Born in Caramagna, 30 km from Turin, on 23 March 1846, he met Don Bosco at the age of 12, when he was sent to study in Turin. He entered the Oratory, attended his studies and perfected his musical skills with another key figure of the Salesian missions, Giovanni Cagliero. Sensing his priestly and Salesian vocation, he was sent to study in Lanzo, where he shared his life with other clerics who would later become friends and companions, even though at a distance, in the mission lands: Luigi Lasagna, apostle in Uruguay and Brazil; and Giuseppe Fagnano, a missionary in Tierra del Fuego and on the Magellanic coast.
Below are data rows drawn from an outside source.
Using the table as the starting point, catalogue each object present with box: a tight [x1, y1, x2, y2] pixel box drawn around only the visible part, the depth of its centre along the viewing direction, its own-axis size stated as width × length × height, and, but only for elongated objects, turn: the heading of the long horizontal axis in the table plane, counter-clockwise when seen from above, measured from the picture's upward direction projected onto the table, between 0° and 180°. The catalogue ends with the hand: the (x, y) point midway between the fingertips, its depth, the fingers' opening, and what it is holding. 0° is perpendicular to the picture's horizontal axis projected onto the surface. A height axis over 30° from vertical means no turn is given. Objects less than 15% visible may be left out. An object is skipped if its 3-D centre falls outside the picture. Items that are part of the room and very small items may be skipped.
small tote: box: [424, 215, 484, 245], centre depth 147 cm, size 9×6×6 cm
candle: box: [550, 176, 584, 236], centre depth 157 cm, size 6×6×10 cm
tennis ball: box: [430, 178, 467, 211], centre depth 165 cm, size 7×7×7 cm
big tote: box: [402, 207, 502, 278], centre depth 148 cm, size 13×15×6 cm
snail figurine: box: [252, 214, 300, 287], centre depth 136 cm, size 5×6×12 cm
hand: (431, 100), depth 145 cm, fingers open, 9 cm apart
Ordained a priest on September 18, 1868, he made his perpetual vows on September 23, 1870.
After having been the spiritual Director of the Daughters of Mary Help of Christians (FMA) in Mornese, he was entrusted with the leadership of the third Salesian Missionary Expedition, which in 1877 brought 17 Salesians and 6 FMA to Buenos Aires, including Sister Angela Vallese, also a great missionary in the Tierra del Fuego.
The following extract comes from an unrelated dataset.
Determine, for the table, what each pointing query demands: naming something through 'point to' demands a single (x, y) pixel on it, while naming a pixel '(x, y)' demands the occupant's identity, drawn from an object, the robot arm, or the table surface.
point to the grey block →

After many adventures, and with the encouragement and insistence of Don Bosco, on 17 April 1879 he left for Patagonia, accompanying the expedition of General Julio Argentino Roca in the desert, and administering numerous baptisms. And on the death of the first Provincial of Argentina, Fr Francesco Bodrato, he was appointed the new Superior of America. These were years of intense activity, in which he accompanied the work of his Salesians; in 1881 he visited homes in Uruguay, where he could witness the spirituality and zeal of the nascent communities.
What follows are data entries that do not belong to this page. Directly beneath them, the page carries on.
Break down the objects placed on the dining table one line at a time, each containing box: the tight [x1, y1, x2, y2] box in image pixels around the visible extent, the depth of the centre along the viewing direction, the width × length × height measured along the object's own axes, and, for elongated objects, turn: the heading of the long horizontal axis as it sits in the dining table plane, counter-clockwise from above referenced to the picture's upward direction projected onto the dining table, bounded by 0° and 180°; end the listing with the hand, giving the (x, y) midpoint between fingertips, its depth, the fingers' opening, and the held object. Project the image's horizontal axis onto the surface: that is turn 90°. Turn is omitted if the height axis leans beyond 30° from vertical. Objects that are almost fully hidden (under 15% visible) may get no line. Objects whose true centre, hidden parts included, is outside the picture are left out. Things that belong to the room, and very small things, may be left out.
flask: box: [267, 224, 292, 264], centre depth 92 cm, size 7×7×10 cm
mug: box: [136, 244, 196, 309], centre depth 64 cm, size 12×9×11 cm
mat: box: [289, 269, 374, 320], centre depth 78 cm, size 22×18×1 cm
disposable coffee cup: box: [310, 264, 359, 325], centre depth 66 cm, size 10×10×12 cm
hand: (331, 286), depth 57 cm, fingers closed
In 1890, when Don Bosco died, Fr Rua called him to Italy to lead a new missionary expedition and delegated him to visit the Salesian houses on the Pacific coast, in Chile and Ecuador, while continuing his service as Provincial in Buenos Aires.
Having received episcopal nomination, he was consecrated bishop in Turin on 23 May 1895, but managed to visit the missionaries of his apostolic vicariate of Méndez y Gualaquiza, albeit for only three months and accompanied by the army, only in June 1902.
He participated in the Xth General Chapter of the Congregation in Turin in 1904, and then returned to South America, where he continued to maintain, in addition to the role of Vicar Apostolic, also that of being the Extraordinary Visitor to the Salesian works in the Pacific countries.
On 11 June 1914 he made his definitive entry into Mendez y Gualaquiza and devoted himself to the study of the Jíbaro language, later translating a catechism into the local language. He traveled as much as possible in the Vicariate and tried to paternally accompany the missionaries.
In mid-1918, feeling his health decline, he submitted his resignation to the Holy See and returned to Argentina; he spent his last years at the house of formation in Bernal, participating as much as possible in the life of the courtyard with the young.
There he died on 9 September 1921; but his missionary work continues to speak of him even today.